第81話 サメ術師は対策される

 俺は憑依勇者のそばにホーリー・シャークを寄せて、何度か光を当てさせた。

 勇者は少しも反応しない。

 どうやら息をしていないようだった。

 能力の反動で死んでしまったらしい。


 とりあえずホーリー・シャークに死体を喰わせておく。

 これで新たな属性を取得できるはずだ。

 きっと損にはならない。


 一連の戦いを見ていたアティシアは軽いノリで称賛する。


「さすがサメ男さんですねー。瞬殺じゃないですか」


「たまたま能力的に相性が良かっただけだ」


 相手の火力はかなり危険だった。

 攻防が長引けば俺が不利になっていただろう。

 一発でも食らえば致命傷だった。

 防御手段は用意しているものの、あの爆発を前にどれだけ通用するか不明である。


 アティシアは死体が食い千切られる様を眺める。

 かなりグロテスクな光景だが、彼女は表情を崩すことはない。


「あの憑依ちゃんは使い捨てみたいですね。

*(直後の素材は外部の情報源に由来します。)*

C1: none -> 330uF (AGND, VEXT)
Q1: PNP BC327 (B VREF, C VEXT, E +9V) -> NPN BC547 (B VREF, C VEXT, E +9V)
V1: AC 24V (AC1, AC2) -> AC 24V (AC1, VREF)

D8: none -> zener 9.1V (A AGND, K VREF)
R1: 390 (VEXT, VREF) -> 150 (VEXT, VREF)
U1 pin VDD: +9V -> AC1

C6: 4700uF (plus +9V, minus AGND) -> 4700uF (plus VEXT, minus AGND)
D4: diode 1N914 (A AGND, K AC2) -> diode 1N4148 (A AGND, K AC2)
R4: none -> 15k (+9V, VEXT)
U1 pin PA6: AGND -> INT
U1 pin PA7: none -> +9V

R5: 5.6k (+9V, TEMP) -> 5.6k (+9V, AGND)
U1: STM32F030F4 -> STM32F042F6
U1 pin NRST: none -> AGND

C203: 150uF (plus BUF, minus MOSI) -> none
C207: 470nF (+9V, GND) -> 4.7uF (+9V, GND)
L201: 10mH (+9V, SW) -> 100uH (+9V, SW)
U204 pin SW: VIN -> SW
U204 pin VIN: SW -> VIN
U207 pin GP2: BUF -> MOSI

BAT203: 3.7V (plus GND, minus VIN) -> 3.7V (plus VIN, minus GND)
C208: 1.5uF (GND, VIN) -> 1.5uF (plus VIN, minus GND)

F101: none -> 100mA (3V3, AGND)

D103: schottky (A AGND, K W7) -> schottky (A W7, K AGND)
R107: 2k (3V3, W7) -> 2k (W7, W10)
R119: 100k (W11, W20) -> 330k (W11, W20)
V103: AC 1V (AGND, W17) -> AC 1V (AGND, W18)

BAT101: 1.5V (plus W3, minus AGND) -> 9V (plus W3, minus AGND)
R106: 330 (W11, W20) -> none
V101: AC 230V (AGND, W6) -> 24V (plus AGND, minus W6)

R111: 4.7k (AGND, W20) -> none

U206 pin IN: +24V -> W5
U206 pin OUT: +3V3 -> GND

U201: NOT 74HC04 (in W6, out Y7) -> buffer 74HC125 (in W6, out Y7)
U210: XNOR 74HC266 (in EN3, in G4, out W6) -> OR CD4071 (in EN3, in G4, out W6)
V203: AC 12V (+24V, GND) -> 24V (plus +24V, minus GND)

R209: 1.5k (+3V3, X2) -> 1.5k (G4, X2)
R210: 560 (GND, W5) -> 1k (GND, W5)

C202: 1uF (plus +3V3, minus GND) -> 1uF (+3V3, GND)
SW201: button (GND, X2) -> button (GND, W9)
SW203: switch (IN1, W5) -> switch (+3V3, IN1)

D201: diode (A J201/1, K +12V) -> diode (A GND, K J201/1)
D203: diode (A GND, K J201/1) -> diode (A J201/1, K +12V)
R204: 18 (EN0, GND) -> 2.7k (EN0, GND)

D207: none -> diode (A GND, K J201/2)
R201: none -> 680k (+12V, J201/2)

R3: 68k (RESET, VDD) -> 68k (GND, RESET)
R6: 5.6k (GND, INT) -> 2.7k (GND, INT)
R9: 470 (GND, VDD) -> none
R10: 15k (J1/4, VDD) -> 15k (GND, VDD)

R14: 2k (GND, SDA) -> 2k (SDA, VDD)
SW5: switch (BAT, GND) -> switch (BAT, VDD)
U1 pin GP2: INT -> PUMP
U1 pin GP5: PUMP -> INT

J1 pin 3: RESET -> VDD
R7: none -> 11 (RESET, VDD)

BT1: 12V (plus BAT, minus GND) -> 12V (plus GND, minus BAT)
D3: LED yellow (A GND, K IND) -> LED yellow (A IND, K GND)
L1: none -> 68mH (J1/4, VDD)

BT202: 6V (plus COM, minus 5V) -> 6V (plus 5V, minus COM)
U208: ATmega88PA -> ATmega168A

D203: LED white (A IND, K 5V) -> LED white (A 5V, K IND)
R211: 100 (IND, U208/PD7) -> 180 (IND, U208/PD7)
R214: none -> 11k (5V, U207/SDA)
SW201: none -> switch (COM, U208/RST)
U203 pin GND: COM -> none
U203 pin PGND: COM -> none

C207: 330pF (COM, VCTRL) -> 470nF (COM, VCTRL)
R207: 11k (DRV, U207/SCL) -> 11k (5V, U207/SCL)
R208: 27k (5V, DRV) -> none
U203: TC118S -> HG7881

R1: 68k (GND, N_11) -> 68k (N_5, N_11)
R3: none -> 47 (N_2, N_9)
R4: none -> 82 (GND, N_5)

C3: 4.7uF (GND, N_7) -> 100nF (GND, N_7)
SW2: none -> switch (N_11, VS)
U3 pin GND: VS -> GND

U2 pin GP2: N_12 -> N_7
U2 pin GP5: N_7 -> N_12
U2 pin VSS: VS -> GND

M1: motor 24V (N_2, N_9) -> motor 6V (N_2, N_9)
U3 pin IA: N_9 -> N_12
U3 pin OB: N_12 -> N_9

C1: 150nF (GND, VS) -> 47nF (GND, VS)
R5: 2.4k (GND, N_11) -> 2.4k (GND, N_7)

爆破は仲間を巻き添えにする恐れがありますし、ダメ元で突撃させたんでしょう」


「つくづく最低だな」


「そりゃ腹黒お姫様の作戦ですからねー」


 アティシアと話していると、城からたくさんの人間が出てきた。

 ほとんどが勇者だろう。

 王都で遭遇し、倒すことなく別れた勇者達も見える。


 ただ、気になるのが彼らの目だ。

 明らかに虚ろで、意識が無いようにも感じられる。

 そんな顔で城から現れた彼らは、城の前で整列して止まった。


(操られているのか?)


 異様な光景から俺は推測する。

 まるで催眠術でもかけられているかのような姿だ。


 アティシアも顎を撫でつつ考察する。


「籠城戦は諦めたようです。射程の関係で不利だと考えたんですかね。もしくはお城を壊されたくない理由でもあるのでしょうか」


「さあな。とにかく叩き潰すぞ」


 向こうが無防備に出てきたのだ。

 ここで先制攻撃を打たない手はない。


 俺は上空に巨大ザメを再度召喚すると、勇者達を捕食させようとする。

 しかし、その果てしない巨躯が真っ二つになった。

 さらに分割されて細切れとなり、端から一気に炎上して消し炭と化する。


 アティシアは思わずといった調子で拍手をした。


「わお、やりますねー。完全に対策されちゃってますよ」


「面倒だな……」


「たぶんいくつかの討伐手段を確立してますね。だからこそ堂々と現れたのでしょう」


 俺もアティシアと同意見だ。

 焦って仕掛けたが、対策があって当然だろう。

 あの中の誰かが協力して巨大ザメを殺したに違いない。

 たぶん姫のスキルで固有スキルをパワーアップさせているのだろう。